EUGENE — One moment, EJ Holland had the lead. Then it was Andy Monroe. Then Holland. And Monroe.
The only question, as the drama began to crescendo in the Class 5A boys cross country championship at Lane Community College Saturday, was who would be in front when it counted, at the finish.
Monroe, the Crater senior, putting up a gallant defense of the championship he won in 2016 as he continues to rebound from a torn foot ligament, half stepped, half lunged across the line.
Holland, a gifted Ashland sophomore looking to run out of Monroe’s shadow as much as into the record book, was upright, his left leg outstretched, hitting its mark.
They had the same time, 15 minutes, 19 seconds, over 5,000 meters. If the combatants were gassed, it was for good reason. The time is the fifth-fastest, for all classifications, on the course.
Monroe won. It was by a fraction, and it was painful, both runners crashing to the ground in the finishing chute, wondering, perhaps, if their next breath would ever come.
“I’ve never been to where I had to try that hard the last bit to hang on,” said Holland, the vanquished.
“Oh my gosh,” said longtime Crater coach Justin Loftus. “I’ve never seen anything like it.”
And the victor, he of the spoils?
Monroe limped badly after the race. He wasn’t supposed to return to cross country this fall after partially tearing the plantar fascia in his right foot in the spring, he said, but he insisted.
He’s had to occasionally bail out of team workouts this fall when the pain became debilitating, so it was not a new sensation that greeted him when he and Holland reached the school stadium’s track in tandem, signifying 300 meters remained.
“I had to get some toe push,” said Monroe. “That’s what really killed me is pushing off with my toes. It’s really weak right now, and it hurt really bad.”
The alternative seemed more injurious.
“But if you don’t do that,” he said, “you give it up.”
This race for the ages nudged other notable accomplishments out of the limelight.
Two other Crater runners, Derek Tripp and Jantz Tostenson, were third and fourth, respectively, helping the Comets to 32 points, their second straight state title and their seventh in a dozen years.
Tripp, a senior who also was third last year, and the junior Tostenson each ran 15:31. The Comets’ other scorers were senior Erik Olsen, 12th in 16:03, and sophomore Ryland McCullough, 17th in 16:21.
Crater didn’t have a stellar effort at the district meet a week and half earlier, but it came to run on this day, said Tripp.
“I really feel like we were a lot more mentally here and really ready to race,” he said. “That can make all the difference, just where your head’s at.”
Ashland was second with 83 points, marking its best finish since also placing second in 2009.
Senior Alex Franklin, 11th in 16:00, and sophomore Arlo Davis, 14th in 16:13, added top-20 finishes for the Grizzlies.
Monroe is the first Comet to repeat as state champion since Josh Elliott in 2009, and it capped a momentous week.
On Wednesday, he committed to run in college for Stanford, last year’s national runner-up in cross country.
Monroe and Crater will compete in a regional meet next week and hope to qualify for nationals.
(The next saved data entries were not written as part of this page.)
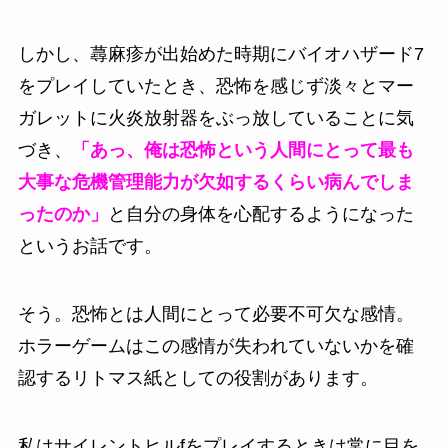
しかし、蕁麻疹が出始めた時期にバイオハザード7
をプレイしていたとき、恐怖を感じず淡々とマー
ガレットに火炎放射器をぶっ放していることに気
づき、
「あっ、俺は恐怖という人間にとって最も
大事な危機管理能力が欠如するくらい病んでしま
ったのか」
と自分の身体を心配するようになった
というお話です。
そう。恐怖とは人間にとって必要不可欠な感情。
ホラーゲームはこの感情が失われていないかを確
認するリトマス紙としての役割があります。
私はサイレントヒルfをプレイするときは常に目を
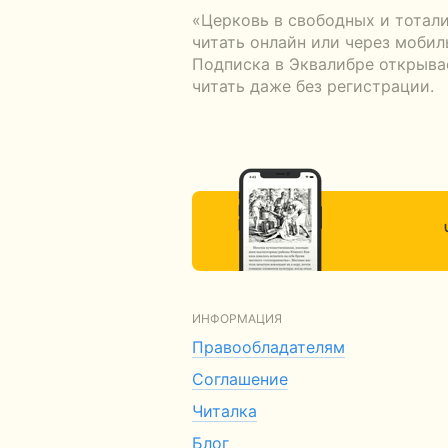
«Церковь в свободных и тотал
читать онлайн или через мобил
Подписка в Эквалибре открывае
читать даже без регистрации.
ИНФОРМАЦИЯ
Правообладателям
Соглашение
Читалка
Блог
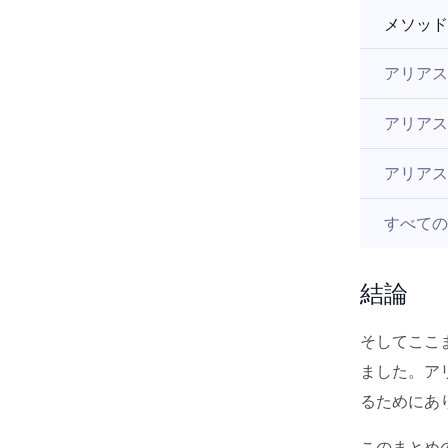
メソッド
アリアス
アリアス
アリアス
すべての
結論
そしてここ
ました。ア
るためにあ
このまとめ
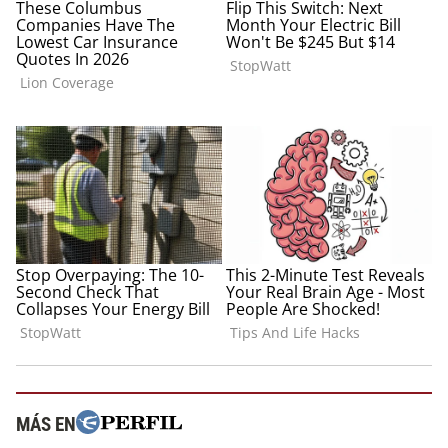
MÁS EN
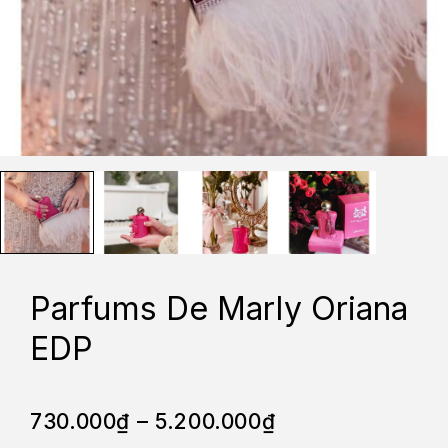
Parfums De Marly Oriana
EDP
730.000
₫
–
5.200.000
₫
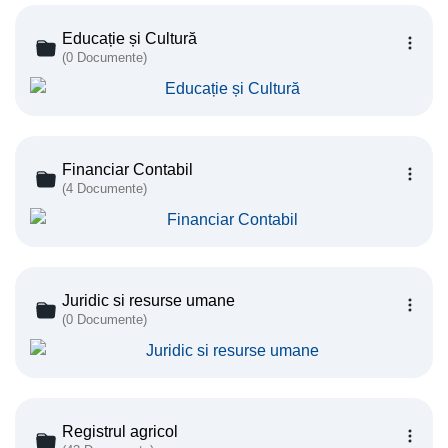
Educație și Cultură
(0 Documente)
Financiar Contabil
(4 Documente)
Juridic si resurse umane
(0 Documente)
Registrul agricol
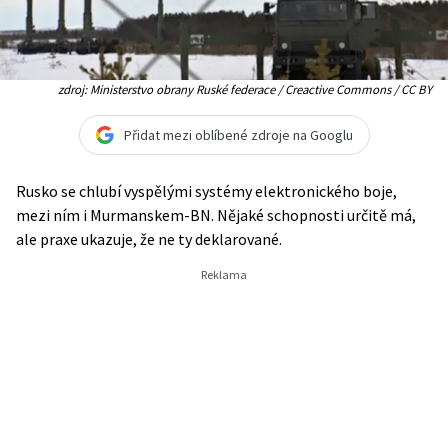
zdroj: Ministerstvo obrany Ruské federace / Creactive Commons / CC BY
Přidat mezi oblíbené zdroje na Googlu
Rusko se chlubí vyspělými systémy elektronického boje,
mezi ním i Murmanskem-BN. Nějaké schopnosti určitě má,
ale praxe ukazuje, že ne ty deklarované.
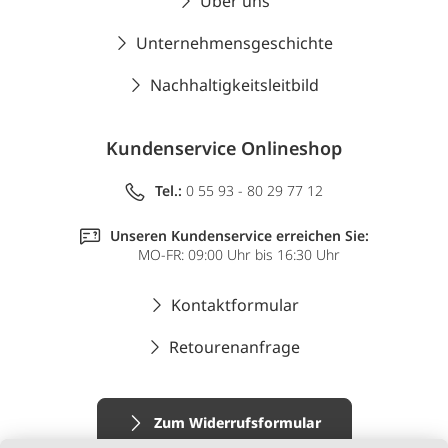
Über uns
Unternehmensgeschichte
Nachhaltigkeitsleitbild
Kundenservice Onlineshop
Tel.:
0 55 93 - 80 29 77 12
Unseren Kundenservice erreichen Sie:
MO-FR: 09:00 Uhr bis 16:30 Uhr
Kontaktformular
Retourenanfrage
Zum Widerrufsformular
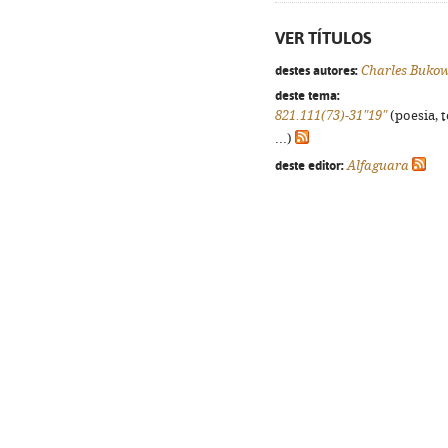
VER TÍTULOS
destes autores:
Charles Bukow
deste tema:
821.111(73)-31"19"
(poesia, 
...)
deste editor:
Alfaguara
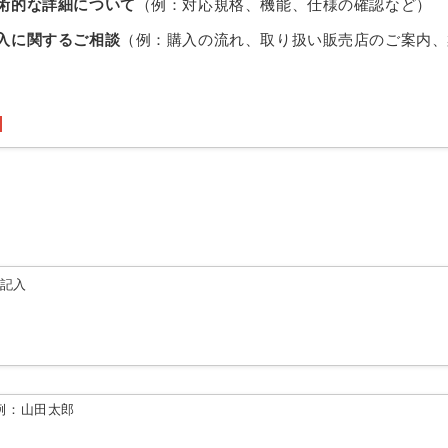
術的な詳細について
（例：対応規格、機能、仕様の確認など）
入に関するご相談
（例：購入の流れ、取り扱い販売店のご案内、
由記入
例：山田太郎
When the fall season is complete, he expects to take the indoor season off to heal and get ready for track.
The plantar fascia, said Monroe, has gotten stronger, but other issues have popped up in his foot.
“It’s been a rough season,” he said. “There’s a lot of stuff going on down there.”
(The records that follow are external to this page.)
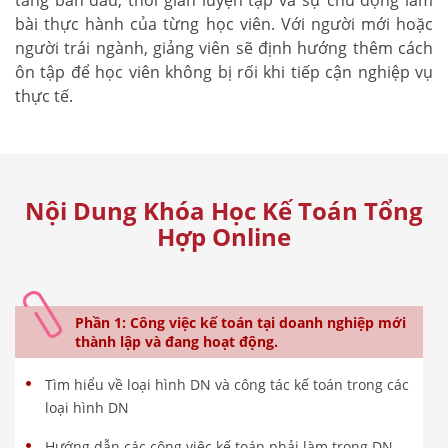
bài thực hành của từng học viên. Với người mới hoặc
người trái ngành, giảng viên sẽ định hướng thêm cách
ôn tập để học viên không bị rối khi tiếp cận nghiệp vụ
thực tế.
Nội Dung Khóa Học Kế Toán Tổng
Hợp Online
Phần 1: Công việc kế toán tại doanh nghiệp mới
thành lập và đang hoạt động.
Tìm hiểu về loại hình DN và công tác kế toán trong các
loại hình DN
Hướng dẫn các công việc kế toán phải làm trong DN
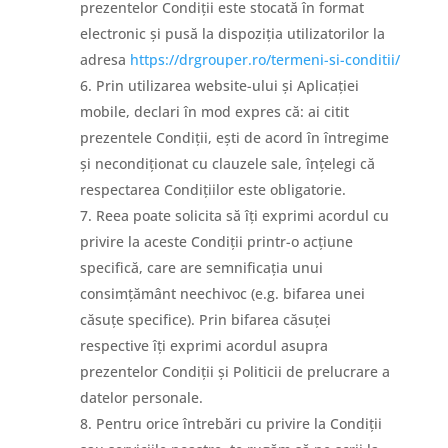
prezentelor Condiții este stocată în format
electronic și pusă la dispoziția utilizatorilor la
adresa
https://drgrouper.ro/termeni-si-conditii/
Prin utilizarea website-ului și Aplicației
mobile, declari în mod expres că: ai citit
prezentele Condiții, ești de acord în întregime
și necondiționat cu clauzele sale, înțelegi că
respectarea Condițiilor este obligatorie.
Reea poate solicita să îți exprimi acordul cu
privire la aceste Condiții printr-o acțiune
specifică, care are semnificația unui
consimțământ neechivoc (e.g. bifarea unei
căsuțe specifice). Prin bifarea căsuței
respective îți exprimi acordul asupra
prezentelor Condiții și Politicii de prelucrare a
datelor personale.
Pentru orice întrebări cu privire la Condiții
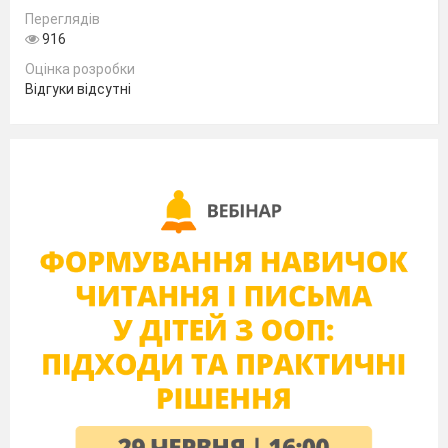
виконувати вправу «човник» з цеглинками
Переглядів
916
в руках).
Вправа «Будування даху». «А тепер збудуєм
Оцінка розробки
дах, росте місто на очах.» (присідання з
Відгуки відсутні
цеглинками в руках: присісти – руки на
плечі, встати – руки вгору).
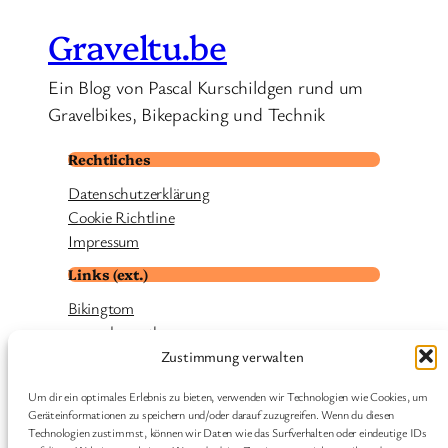
Graveltu.be
Ein Blog von Pascal Kurschildgen rund um
Gravelbikes, Bikepacking und Technik
Rechtliches
Datenschutzerklärung
Cookie Richtline
Impressum
Links (ext.)
Bikingtom
smugglerspath
cyclingworld
Zustimmung verwalten
Thomas Krechel | fernradler
Um dir ein optimales Erlebnis zu bieten, verwenden wir Technologien wie Cookies, um
Regines Radsalon
Geräteinformationen zu speichern und/oder darauf zuzugreifen. Wenn du diesen
velohome
Technologien zustimmst, können wir Daten wie das Surfverhalten oder eindeutige IDs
Tostenson admitted it’s been “scary” for the Comets when Monroe has pulled up in workouts. They’d finish, then rush back to check on their hobbled mate.
“He’s the strongest kid I know, mentally,” said Tostenson.
That fortitude came in handy against Holland, who placed second in the Midwestern League championships only after Monroe pulled away over the final half-mile for a convincing win.
On Saturday, Monroe and Holland duked it out over the last mile.
“He and I were going back and forth, trying to put surges in, trying to break the other person,” said Holland.
It was Holland who set a brisk pace, particularly in the second mile, in hopes of taking the kick out of any would-be challengers down the stretch.
They did the first mile in 4:50, and the split after two miles was 9:52.
“EJ really set the tone,” said Loftus. “He’s a competitor.”
Monroe wasn’t just along for the ride.
“My cardio is just not that good right now,” he said, “so I knew, aerobically, I wasn’t going to be able to break him today.”
Each answered the other’s surges. When they got to the track, they’d been by themselves for a while.
Holland immediately moved to the front by a step. Monroe immediately responded.
“The most important thing is to just cover the move,” said Monroe, who now has five state titles in cross country and track. “If you let them get just a little separation, the race is over. The momentum is really the biggest thing. You have to just close your eyes and do something to cover each move. Otherwise, you’re going to lose touch.”
Monroe held Holland at bay around the track, but not by much.
As they finished the final 100 meters, they bumped each other slightly while flailing to the finish.
“It was a great race, probably one of the most fun races I’ve ever done,” said Holland. “I tried to stick it out all the way to the end. It was close.”